SAMARINDA. Akhir tahun 2024 menjadi momen evaluasi yang mengejutkan bagi Kalimantan Timur. Sisa Lebih Pembiayaan Anggaran (Silpa) mencapai angka fantastis, lebih dari Rp6 triliun. Bukan hanya angka, jumlah ini mencerminkan tantangan besar dalam pengelolaan keuangan daerah. Di tengah ekspektasi masyarakat akan pembangunan, dana sebesar itu justru mengendap, tak tersentuh.
Ketua DPRD Kaltim, Hasanuddin Mas’ud, mengungkapkan bahwa fenomena ini menunjukkan kelemahan mendasar dalam perencanaan anggaran.
“Jika Silpa besar, itu artinya kita belum bisa mengelola keuangan dengan baik,” ujar Hasanuddin.
Menurutnya, kurang optimalnya perencanaan program kerja jangka panjang dan Rencana Kerja Pemerintah (RKP) menjadi salah satu penyebab utama. Hasanuddin menyebut, ada indikasi bahwa kinerja Satuan Kerja Perangkat Daerah (SKPD) belum maksimal.

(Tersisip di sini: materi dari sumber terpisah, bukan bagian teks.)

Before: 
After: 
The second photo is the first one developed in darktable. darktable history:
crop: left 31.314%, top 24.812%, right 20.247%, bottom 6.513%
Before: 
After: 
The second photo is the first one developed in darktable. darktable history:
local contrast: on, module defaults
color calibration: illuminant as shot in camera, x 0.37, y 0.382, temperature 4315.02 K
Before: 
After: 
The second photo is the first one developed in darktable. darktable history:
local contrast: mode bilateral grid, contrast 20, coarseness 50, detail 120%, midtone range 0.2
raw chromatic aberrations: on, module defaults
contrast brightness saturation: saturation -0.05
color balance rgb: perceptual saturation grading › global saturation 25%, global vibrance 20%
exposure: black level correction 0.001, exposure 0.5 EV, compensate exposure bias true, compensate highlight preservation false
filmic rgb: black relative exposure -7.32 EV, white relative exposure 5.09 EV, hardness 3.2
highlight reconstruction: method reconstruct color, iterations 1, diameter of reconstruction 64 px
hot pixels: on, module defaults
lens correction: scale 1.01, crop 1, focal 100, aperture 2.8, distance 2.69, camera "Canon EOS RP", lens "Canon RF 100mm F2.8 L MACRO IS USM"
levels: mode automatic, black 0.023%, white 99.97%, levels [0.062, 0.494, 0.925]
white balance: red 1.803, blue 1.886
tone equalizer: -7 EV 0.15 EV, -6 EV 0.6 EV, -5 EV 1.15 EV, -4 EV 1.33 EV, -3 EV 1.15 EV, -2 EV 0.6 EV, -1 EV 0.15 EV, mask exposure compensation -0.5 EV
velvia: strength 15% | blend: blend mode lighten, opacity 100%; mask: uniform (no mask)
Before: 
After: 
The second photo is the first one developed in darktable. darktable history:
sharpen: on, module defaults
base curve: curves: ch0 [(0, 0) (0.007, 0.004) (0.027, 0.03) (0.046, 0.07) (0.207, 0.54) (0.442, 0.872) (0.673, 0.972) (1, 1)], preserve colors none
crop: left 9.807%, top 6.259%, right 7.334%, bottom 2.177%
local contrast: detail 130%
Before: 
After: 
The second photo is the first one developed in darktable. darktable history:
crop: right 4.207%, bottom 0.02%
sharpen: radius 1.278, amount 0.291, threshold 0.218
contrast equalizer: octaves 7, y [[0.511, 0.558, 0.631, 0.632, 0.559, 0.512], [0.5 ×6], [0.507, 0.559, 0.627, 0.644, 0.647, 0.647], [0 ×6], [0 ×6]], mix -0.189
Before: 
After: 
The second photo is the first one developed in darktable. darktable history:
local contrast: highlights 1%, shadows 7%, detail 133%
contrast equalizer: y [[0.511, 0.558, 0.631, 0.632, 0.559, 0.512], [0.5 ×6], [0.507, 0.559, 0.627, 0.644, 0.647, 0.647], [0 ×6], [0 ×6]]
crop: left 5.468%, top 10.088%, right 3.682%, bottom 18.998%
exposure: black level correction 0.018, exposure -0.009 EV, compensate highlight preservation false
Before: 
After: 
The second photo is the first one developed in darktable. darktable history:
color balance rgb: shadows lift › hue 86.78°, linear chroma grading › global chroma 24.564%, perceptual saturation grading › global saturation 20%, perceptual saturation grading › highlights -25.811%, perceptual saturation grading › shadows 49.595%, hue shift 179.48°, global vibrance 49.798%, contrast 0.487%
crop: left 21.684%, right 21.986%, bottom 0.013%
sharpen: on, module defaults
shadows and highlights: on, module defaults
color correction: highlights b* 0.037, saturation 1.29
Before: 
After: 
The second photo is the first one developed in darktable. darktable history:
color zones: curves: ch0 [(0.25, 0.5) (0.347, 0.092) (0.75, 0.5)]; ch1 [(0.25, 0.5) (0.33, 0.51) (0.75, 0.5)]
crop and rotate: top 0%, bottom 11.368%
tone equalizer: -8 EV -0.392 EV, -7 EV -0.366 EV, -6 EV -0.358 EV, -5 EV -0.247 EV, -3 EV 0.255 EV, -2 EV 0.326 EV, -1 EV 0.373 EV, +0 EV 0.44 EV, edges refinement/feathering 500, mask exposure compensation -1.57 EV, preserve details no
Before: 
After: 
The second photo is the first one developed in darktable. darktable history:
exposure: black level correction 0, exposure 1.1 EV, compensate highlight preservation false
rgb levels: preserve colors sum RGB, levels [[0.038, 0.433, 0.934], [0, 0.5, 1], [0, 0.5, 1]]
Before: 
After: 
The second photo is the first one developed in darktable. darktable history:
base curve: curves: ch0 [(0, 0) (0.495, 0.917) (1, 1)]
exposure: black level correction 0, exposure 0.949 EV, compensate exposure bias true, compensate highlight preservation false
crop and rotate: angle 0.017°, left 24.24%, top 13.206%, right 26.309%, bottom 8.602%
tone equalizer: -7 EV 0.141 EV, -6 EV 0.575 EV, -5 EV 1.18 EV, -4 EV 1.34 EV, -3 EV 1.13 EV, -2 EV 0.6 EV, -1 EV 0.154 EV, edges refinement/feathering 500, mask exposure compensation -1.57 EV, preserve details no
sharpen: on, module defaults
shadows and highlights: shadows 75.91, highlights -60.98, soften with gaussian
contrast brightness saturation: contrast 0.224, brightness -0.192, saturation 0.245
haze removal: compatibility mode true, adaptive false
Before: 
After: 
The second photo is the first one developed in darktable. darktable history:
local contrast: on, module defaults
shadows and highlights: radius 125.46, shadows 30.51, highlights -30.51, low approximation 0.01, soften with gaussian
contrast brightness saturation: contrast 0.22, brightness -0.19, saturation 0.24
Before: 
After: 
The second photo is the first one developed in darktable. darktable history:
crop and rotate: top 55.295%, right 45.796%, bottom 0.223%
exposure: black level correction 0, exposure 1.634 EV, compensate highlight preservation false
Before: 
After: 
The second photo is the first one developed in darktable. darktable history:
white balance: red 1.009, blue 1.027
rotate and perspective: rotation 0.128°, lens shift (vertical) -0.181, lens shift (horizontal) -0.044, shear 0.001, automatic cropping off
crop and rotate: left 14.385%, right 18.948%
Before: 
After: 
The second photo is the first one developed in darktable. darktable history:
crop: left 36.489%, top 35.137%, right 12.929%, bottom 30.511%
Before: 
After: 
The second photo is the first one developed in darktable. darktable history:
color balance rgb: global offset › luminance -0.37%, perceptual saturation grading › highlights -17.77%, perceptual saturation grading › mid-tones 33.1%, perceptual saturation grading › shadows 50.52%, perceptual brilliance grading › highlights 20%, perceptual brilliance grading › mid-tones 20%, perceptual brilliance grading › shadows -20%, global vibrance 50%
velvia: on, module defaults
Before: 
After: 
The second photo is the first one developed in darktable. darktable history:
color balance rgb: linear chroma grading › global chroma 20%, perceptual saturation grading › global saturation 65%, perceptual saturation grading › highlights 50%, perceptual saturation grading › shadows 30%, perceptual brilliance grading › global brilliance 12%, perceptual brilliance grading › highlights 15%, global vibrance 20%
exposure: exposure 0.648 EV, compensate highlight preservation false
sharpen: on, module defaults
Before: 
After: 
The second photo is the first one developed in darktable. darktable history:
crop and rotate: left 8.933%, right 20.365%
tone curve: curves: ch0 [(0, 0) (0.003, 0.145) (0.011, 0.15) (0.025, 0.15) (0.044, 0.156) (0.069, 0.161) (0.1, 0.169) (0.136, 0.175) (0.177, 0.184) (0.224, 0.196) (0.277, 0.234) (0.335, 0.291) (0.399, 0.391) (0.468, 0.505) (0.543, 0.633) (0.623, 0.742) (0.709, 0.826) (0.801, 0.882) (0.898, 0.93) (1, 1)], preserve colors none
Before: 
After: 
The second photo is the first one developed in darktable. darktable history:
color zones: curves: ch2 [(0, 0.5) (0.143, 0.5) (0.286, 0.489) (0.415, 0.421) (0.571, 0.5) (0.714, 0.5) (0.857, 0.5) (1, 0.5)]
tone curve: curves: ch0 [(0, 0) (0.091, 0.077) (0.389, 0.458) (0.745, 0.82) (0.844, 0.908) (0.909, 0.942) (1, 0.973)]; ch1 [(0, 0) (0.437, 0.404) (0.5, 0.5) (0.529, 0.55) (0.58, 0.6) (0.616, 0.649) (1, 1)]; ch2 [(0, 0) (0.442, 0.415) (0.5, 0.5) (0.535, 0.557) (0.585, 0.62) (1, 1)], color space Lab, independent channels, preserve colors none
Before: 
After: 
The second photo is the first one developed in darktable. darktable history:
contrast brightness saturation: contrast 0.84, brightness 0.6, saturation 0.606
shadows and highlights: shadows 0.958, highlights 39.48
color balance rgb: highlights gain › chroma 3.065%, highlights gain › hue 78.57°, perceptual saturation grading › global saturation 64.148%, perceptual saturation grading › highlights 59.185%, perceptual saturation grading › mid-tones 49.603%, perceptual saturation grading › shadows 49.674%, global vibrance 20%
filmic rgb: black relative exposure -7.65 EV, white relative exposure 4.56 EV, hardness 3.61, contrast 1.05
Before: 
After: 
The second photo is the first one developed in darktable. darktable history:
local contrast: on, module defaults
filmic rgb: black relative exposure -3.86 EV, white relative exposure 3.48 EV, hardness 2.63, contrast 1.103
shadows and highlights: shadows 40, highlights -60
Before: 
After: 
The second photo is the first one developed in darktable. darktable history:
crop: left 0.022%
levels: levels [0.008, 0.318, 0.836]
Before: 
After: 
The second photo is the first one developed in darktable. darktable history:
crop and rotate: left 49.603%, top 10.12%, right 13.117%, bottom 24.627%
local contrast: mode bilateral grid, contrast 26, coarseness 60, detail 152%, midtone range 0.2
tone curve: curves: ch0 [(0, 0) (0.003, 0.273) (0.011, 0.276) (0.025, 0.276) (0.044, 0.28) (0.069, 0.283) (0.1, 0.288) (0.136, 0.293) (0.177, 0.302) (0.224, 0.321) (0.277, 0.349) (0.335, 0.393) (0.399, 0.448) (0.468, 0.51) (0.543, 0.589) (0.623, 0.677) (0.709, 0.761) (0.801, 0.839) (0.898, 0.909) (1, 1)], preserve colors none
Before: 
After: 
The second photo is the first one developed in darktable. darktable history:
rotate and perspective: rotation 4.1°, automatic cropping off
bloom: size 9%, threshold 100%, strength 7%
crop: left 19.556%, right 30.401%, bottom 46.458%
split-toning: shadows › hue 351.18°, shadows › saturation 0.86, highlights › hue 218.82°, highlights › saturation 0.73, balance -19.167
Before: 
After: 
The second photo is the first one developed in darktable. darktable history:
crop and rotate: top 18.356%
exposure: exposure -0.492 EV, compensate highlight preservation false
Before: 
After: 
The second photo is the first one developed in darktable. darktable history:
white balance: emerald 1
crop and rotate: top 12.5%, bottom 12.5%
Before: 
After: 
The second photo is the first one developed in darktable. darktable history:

Banyak program yang seharusnya terealisasi, mandek di tengah jalan. Hal ini, lanjutnya, perlu menjadi perhatian serius pemerintah daerah untuk memperbaiki sistem dan kinerja birokrasi.
“Pemerintah belum memaksimalkan kinerja SKPD. Jika ini terus dibiarkan, maka anggaran yang seharusnya untuk kesejahteraan rakyat justru menjadi angka-angka tak bermakna,” katanya.
Hasanuddin juga menekankan pentingnya pengawasan dan evaluasi yang menyeluruh terhadap program-program yang telah direncanakan.
Namun, persoalan ini bukan hanya soal birokrasi. Hasanuddin mengingatkan, Silpa besar juga mencerminkan rendahnya keterlibatan masyarakat dalam proses penyusunan dan pengawasan anggaran. Ia mengajak semua pihak, dari masyarakat hingga legislator, untuk lebih proaktif mengawal kebijakan anggaran daerah.
“Kami di DPRD ingin memastikan bahwa semua yang telah dialokasikan di APBD benar-benar terealisasi,” tegasnya.
Hasanuddin berharap, kepemimpinan Gubernur Kaltim periode 2025-2030 mampu menjawab tantangan ini dengan langkah strategis yang lebih terarah. Dengan kekuatan fiskal Kaltim yang mencapai lebih dari Rp20 triliun sepanjang tahun, peluang besar untuk membawa kesejahteraan nyata bagi masyarakat tak boleh disia-siakan.
“Seharusnya, dana besar ini bisa memberikan dampak positif yang lebih luas. Sayangnya, ketidaktuntasan dalam pelaksanaan program menjadi kendala utama. Kami ingin keuangan daerah benar-benar dikelola dengan akuntabilitas tinggi demi pembangunan yang sesuai dengan kebutuhan masyarakat,” pungkas Hasanuddin.
Angka Silpa yang mencengangkan bukan hanya statistik, tetapi refleksi dari tantangan sekaligus peluang besar. Kini, semua mata tertuju pada bagaimana Kaltim akan memperbaiki langkahnya agar tidak sekadar menjadi provinsi kaya, tetapi juga maju dan sejahtera.